_TASK DIRECTIONS_
Each line from the one containing "desplazamiento fácilmente. Esto" to the end of the records below should be restated word for word; please leave out all other lines.

Records contained in a dataset
-- -- --

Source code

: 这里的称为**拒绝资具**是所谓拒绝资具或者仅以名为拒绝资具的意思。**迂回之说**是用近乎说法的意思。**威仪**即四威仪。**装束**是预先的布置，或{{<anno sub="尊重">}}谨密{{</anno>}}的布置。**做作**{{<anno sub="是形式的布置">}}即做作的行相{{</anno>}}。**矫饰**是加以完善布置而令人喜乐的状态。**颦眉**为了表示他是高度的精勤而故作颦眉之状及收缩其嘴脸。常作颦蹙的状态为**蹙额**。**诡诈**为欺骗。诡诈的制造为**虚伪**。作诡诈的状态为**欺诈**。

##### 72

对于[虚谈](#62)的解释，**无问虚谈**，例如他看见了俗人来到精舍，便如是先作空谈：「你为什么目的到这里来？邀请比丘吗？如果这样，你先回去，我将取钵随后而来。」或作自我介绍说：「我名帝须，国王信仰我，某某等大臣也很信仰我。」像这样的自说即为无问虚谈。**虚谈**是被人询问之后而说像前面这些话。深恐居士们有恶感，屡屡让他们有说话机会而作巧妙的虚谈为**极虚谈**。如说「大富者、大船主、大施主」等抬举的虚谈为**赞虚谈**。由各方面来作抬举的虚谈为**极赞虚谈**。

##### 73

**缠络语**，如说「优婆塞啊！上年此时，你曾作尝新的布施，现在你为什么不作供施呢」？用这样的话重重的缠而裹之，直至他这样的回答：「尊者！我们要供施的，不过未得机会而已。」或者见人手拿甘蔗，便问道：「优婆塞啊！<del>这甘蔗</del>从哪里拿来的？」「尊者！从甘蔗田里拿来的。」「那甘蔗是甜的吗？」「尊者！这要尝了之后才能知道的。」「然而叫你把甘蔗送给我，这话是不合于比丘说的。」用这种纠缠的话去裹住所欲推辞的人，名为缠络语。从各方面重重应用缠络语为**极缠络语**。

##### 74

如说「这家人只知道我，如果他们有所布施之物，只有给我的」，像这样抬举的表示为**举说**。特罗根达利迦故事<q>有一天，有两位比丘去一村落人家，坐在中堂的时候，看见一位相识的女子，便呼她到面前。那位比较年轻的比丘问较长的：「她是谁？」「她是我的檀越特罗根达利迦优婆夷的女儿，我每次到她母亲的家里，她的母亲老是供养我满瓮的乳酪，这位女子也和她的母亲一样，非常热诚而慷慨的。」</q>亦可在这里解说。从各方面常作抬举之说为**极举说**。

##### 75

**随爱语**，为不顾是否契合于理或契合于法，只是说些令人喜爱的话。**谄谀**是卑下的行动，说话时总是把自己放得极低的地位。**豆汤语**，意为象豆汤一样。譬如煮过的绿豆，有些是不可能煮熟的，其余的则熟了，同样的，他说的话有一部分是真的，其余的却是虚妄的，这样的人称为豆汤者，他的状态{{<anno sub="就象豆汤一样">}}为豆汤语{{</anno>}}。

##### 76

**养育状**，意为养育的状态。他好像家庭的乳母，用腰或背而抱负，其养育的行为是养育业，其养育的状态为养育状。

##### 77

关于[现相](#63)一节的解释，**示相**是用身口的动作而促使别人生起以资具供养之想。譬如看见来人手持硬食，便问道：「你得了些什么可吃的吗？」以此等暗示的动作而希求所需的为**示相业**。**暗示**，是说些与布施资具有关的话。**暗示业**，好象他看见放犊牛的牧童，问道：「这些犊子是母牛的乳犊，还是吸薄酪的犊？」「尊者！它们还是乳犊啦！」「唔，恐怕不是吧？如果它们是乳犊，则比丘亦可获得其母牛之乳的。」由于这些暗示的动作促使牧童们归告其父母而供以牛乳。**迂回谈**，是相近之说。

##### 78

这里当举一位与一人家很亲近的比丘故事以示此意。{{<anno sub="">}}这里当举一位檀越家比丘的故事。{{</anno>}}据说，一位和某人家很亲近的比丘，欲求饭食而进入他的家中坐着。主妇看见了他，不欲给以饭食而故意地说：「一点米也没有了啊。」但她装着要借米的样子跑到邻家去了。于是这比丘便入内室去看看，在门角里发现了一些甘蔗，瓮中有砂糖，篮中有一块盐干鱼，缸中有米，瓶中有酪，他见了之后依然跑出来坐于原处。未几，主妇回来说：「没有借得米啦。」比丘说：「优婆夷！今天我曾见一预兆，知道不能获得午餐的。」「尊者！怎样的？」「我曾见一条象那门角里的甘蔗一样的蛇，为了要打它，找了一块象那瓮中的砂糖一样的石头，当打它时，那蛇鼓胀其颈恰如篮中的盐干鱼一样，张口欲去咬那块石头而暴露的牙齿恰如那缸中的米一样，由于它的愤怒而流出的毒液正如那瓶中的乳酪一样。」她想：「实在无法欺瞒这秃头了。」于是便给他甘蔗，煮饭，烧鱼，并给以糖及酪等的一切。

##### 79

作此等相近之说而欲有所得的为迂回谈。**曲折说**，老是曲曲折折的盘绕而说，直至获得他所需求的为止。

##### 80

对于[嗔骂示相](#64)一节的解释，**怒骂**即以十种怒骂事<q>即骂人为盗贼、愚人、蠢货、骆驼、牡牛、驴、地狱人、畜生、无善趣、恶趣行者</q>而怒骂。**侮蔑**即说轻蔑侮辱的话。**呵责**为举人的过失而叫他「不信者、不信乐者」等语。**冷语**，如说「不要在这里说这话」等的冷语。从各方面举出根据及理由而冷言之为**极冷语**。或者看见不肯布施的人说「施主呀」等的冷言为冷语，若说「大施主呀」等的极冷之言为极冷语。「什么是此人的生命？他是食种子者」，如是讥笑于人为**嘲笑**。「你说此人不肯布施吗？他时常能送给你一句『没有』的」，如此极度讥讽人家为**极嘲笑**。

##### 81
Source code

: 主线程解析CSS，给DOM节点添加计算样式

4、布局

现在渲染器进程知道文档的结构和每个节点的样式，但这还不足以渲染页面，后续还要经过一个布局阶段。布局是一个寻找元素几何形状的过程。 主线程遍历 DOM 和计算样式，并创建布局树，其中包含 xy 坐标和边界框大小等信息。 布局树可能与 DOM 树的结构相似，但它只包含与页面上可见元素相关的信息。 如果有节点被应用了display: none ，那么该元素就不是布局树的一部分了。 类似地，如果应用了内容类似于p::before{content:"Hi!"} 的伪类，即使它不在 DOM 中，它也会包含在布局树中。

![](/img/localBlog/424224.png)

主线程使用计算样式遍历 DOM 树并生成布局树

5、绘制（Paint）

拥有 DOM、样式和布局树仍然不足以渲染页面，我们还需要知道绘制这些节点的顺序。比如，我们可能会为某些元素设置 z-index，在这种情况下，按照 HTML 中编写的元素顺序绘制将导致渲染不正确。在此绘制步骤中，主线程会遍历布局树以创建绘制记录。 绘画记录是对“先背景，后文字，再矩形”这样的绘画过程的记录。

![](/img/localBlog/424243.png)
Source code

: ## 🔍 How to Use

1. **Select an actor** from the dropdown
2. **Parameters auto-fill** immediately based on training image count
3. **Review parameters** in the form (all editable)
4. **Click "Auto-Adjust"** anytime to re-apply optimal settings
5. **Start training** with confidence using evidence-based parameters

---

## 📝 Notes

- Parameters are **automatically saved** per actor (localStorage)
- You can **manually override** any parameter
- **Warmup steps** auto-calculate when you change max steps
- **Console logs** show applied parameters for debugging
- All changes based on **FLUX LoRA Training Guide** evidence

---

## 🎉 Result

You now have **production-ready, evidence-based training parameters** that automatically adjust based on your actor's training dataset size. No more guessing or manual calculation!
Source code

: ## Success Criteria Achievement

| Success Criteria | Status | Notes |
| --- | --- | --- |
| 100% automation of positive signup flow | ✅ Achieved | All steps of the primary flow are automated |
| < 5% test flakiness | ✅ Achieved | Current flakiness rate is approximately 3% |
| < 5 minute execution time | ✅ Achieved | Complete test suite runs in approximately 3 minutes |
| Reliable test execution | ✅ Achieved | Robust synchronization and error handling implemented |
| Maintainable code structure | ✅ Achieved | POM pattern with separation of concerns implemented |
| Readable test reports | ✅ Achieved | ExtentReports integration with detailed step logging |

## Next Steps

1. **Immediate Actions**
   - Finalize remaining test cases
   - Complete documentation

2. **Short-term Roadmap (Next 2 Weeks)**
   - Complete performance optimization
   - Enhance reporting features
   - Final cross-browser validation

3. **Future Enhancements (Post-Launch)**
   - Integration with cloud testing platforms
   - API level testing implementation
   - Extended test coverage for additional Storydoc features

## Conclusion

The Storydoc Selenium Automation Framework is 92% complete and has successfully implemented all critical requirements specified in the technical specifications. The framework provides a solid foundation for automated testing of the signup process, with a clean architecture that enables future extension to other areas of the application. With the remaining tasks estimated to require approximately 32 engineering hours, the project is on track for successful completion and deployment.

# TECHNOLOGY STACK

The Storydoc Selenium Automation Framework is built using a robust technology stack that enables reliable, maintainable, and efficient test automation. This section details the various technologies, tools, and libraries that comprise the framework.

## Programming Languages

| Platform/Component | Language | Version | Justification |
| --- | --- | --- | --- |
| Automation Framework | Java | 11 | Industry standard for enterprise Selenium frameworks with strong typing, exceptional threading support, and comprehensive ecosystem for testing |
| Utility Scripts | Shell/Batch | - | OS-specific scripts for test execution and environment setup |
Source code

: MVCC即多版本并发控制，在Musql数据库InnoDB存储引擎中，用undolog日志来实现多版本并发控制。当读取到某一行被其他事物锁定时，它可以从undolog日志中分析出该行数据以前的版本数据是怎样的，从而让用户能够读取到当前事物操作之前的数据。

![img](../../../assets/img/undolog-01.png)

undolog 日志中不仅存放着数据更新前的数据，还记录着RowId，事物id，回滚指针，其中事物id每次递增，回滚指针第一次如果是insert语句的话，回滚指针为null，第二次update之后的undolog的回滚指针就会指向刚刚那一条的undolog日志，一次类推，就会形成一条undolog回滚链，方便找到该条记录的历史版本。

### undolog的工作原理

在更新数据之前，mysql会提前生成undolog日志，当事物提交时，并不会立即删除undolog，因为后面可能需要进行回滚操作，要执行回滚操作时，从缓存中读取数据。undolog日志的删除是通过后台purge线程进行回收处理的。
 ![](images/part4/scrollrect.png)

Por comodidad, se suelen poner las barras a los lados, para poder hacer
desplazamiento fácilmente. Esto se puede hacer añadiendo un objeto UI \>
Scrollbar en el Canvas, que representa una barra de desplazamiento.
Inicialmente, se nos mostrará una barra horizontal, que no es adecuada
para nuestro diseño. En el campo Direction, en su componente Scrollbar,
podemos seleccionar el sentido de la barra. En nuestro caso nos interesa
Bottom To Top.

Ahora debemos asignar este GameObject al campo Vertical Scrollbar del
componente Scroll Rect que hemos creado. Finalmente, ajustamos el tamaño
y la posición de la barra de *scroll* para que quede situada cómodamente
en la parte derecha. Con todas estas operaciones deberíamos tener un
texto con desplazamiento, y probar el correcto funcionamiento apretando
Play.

-- -- --

_RESPONSE BOX_
desplazamiento fácilmente. Esto se puede hacer añadiendo un objeto UI \>
Scrollbar en el Canvas, que representa una barra de desplazamiento.
Inicialmente, se nos mostrará una barra horizontal, que no es adecuada
para nuestro diseño. En el campo Direction, en su componente Scrollbar,
podemos seleccionar el sentido de la barra. En nuestro caso nos interesa
Bottom To Top.

Ahora debemos asignar este GameObject al campo Vertical Scrollbar del
componente Scroll Rect que hemos creado. Finalmente, ajustamos el tamaño
y la posición de la barra de *scroll* para que quede situada cómodamente
en la parte derecha. Con todas estas operaciones deberíamos tener un
texto con desplazamiento, y probar el correcto funcionamiento apretando
Play.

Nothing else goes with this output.